_Texto de referencia_.

No caigamos en la trampa

     Hace unos meses, un profesor universitario escribía una carta a sus alumnos donde les decía “me dedico a engañar más que a enseñar”. El profesor describía un panorama desolador en sus clases: jóvenes universitarios que no sabían estar en el aula, sin preguntas ni inquietudes, con un bajo nivel académico, sin habilidades básicas indispensables en estudios superiores, sin capacidad de expresión, con poco vocabulario, con nulas habilidades blandas como el liderazgo, la resiliencia o el trabajo en grupo y anestesiados por las redes sociales. La carta se hizo viral. Todos los medios de comunicación la publicaron.

    También Marc, profesor de secundaria, escribía en sus redes sociales que deja la docencia porque no aguanta más y está cansado de las faltas de respeto de sus alumnos y las malas contestaciones. Cinco años en las aulas han sido suficientes para terminar con su sueño de ser profesor “lo dejo, me estoy amargando la vida” Sus declaraciones se hicieron virales y fueron recogidas por todos los medios de comunicación.

    Varios amigos me reenviaron estas noticias asustados por el panorama y casi dándome el pésame por dedicarme a esta profesión a la que amo.  

    Esto es  una realidad y está pasando en nuestras escuelas, colegios, institutos y universidades. Me preocupa. Me entristece.

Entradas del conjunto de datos
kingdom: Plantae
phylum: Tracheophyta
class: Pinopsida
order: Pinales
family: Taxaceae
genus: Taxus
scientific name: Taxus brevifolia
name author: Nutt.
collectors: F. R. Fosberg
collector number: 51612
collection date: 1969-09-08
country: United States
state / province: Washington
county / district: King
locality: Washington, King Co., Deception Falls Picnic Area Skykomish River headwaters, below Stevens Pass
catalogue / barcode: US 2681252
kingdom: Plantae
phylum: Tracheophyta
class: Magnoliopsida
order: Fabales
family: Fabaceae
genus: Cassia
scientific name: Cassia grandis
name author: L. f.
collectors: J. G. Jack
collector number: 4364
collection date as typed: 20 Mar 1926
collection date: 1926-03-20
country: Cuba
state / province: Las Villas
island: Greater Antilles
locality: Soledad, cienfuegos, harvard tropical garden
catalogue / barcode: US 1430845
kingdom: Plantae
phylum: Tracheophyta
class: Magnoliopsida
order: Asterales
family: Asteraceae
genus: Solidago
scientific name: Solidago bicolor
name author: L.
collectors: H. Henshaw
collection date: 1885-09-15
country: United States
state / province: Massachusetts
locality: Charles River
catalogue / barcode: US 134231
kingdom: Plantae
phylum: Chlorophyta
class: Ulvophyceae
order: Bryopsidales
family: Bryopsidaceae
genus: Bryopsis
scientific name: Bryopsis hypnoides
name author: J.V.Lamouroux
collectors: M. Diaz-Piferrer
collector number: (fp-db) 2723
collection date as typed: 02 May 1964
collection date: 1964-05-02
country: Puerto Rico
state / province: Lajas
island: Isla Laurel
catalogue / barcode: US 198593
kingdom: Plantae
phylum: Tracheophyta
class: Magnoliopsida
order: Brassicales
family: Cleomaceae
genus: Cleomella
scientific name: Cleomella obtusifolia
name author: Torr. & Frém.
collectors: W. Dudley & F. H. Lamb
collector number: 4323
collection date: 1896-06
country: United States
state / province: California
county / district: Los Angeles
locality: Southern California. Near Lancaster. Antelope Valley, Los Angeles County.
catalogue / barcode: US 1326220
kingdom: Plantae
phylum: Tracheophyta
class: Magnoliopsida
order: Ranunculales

_Consigna de trabajo 1_.
Según el texto sobre la docencia, ¿cuántos años estuvo Marc en las aulas antes de decidir dejar la profesión?
_Consigna de trabajo 2_.
Transcriba del texto sobre la docencia el fragmento que comienza con "Varios amigos me" y continúa hasta "preocupa. Me entristece.".
Los datos no guardan relación alguna con el texto.

_Espacio de respuesta 1_.
Cinco años.

_Espacio de respuesta 2_.
Varios amigos me reenviaron estas noticias asustados por el panorama y casi dándome el pésame por dedicarme a esta profesión a la que amo.  

    Esto es  una realidad y está pasando en nuestras escuelas, colegios, institutos y universidades. Me preocupa. Me entristece.